Eventually, employees opened the market's doors, directed the job-seekers to take a number from a dispenser at the far wall, sat them all down, and made them wait. Staffers stood in a glass-walled office, laughing and joking as outside, as the job-seekers looked on. 9 a.m., the hour interviews were supposed to begin, came and went.

The applicants sat patiently. On the other side of the room, market employees were taking a basic English class offered by the organization. "I like coffee with cream! Say " the instructor demanded, without preamble. With her impatience and overhead projector, the native-English speaker seemed to have little idea how to reach her students, who hailed from across Asia and Africa. It wasn't clear anyone was understanding her. Even so, many of the job-seeking refugees gave the class their full attention.

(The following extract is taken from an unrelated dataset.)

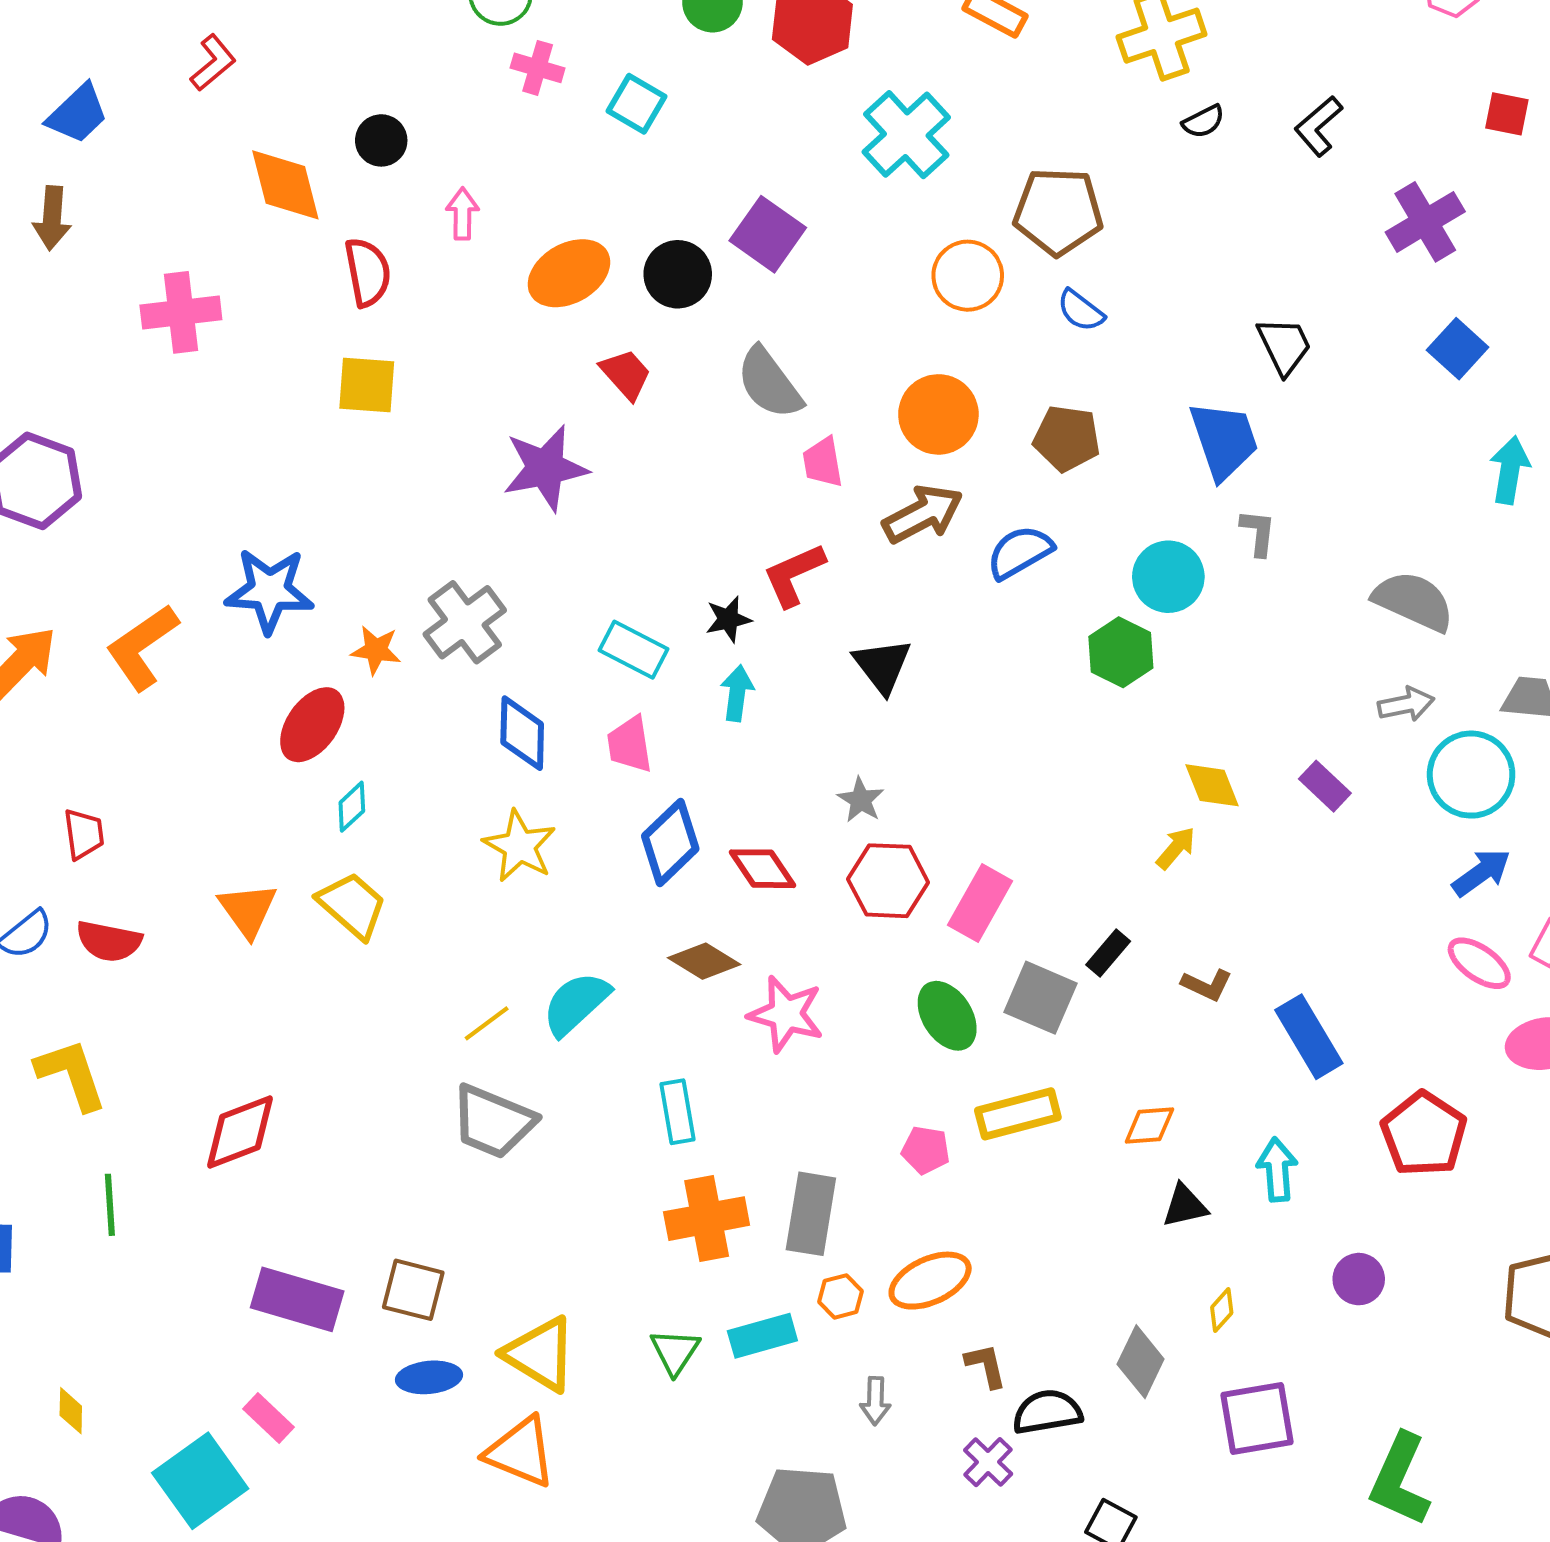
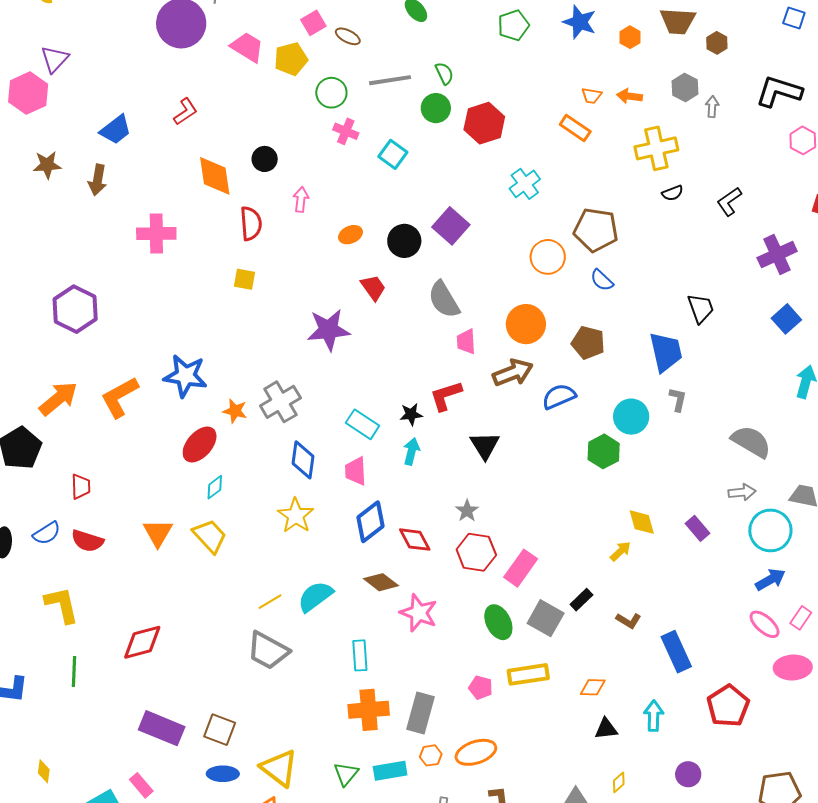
cyan cross: (906, 135) -> (525, 184), size x0.7
orange ellipse: (569, 273) -> (350, 235), size x0.6
yellow square: (367, 385) -> (245, 279), size x0.7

The young Burmese husband, meantime, had managed - with his fewer than 20 words of English - to strike up a conversation with a man sitting next to him, possibly from Pakistan. The man had been in the country four months, he said, and his experience had been: "Come and go. Come and go. No job."

Finally, at 9:24, a woman emerged from the Farmers Market office, and announced that there were no job openings. Applicants who wished could remain for an interview anyway, and the market would keep their information on file.

One by one, Nyo Nyo and her friends steeled their nerves, walked up to the door and took their turns. None of them stayed more than two minutes. But they came back smiling, having communicated, at least, their names, and their willingness to work "any job."